The study was conducted by Liz Clutterbuck and Andy Schofield of the Transformational Index group, who spoke to 82 participating churches from the dioceses of Southwell and Nottingham, Leicester, Oxford and Durham. The research included a survey of church members.
“Seventy-two per cent of respondents said that PMC had made a positive impact on their ability to establish partnerships outside the church, and seven out of 10 said PMC had also made a positive impact on their individual Christian lives, deepening both their personal faith and their corporate spiritual experience,” CMS said in a statement. “The majority of respondents said that their involvement in PMC had led to them being more confident in their Christian witness and evangelism.

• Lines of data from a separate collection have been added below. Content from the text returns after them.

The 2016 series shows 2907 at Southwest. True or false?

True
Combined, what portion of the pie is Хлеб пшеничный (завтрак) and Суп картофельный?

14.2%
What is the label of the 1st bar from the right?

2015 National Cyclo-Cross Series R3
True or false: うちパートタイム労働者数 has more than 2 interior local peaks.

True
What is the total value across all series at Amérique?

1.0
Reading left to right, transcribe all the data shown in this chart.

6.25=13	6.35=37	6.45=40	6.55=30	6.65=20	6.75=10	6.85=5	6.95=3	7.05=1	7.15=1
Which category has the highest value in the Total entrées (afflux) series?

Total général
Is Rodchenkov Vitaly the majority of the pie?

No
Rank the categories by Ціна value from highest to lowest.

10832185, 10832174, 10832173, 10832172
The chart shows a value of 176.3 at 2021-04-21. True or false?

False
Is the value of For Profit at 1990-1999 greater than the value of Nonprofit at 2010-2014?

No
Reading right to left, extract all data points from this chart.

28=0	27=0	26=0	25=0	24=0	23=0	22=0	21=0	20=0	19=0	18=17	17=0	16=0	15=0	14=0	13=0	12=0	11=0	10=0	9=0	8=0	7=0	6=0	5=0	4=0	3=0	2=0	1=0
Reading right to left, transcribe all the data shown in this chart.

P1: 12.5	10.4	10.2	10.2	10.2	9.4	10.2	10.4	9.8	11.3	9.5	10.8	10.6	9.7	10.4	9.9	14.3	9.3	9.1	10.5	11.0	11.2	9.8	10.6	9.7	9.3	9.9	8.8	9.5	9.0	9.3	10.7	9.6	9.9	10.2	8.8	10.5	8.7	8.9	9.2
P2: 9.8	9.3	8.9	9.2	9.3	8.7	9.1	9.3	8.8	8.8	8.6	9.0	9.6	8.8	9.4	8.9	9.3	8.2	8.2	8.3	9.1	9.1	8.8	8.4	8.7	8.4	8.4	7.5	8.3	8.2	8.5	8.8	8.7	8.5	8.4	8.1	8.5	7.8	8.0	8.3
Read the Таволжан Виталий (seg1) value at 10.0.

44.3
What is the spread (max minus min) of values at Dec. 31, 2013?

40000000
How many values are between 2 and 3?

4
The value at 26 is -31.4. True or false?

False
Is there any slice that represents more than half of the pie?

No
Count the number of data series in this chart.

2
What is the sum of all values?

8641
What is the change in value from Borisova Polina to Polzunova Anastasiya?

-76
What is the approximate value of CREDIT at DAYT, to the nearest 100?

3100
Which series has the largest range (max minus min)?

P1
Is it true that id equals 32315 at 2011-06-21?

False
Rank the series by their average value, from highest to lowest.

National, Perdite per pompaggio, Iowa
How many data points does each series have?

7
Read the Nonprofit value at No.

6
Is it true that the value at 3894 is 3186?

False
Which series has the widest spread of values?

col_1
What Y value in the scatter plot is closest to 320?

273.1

“The research showed that churches obtained a clearer sense of vision and purpose, in and for their neighbourhood: 36 per cent of respondents said they were now confident about sharing their vision while 41 per cent reported that their plans for the local community had grown significantly.”
According to CMS, 76 per cent of survey respondents said they had taken on new roles since their church started working with PMC. “Some positions were linked directly to the PMC process and church administration, while others got more involved in the local community, including becoming a school governor or working with a homeless project,” CMS said.
The leader for PMC in the UK, Dr Nigel Rooms, commented: “The future of the church is the laity. The PMC process invests heavily into lay people and so it’s great to see how so many have been empowered and mobilised through it.”
One of the key aims of the KMC process is a “long term cultural change in congregational life” which sees Churches doing mission “with the community rather than “for” the community. “Congregations are encouraged to work with local community partners to dream dreams and turn them into a reality,” CMS said.
“PMC is best understood as a deep change process that is as much cultural as theological,” the report concludes. “It contributes to a broadening and deepening of relationships within churches and communities and brings faith into the public sphere in ways that churches would otherwise have struggled to achieve.
“There is welcome evidence that local church, rather than being a subset for a thin slice of the community, is becoming integral in holding bonds across boundaries.”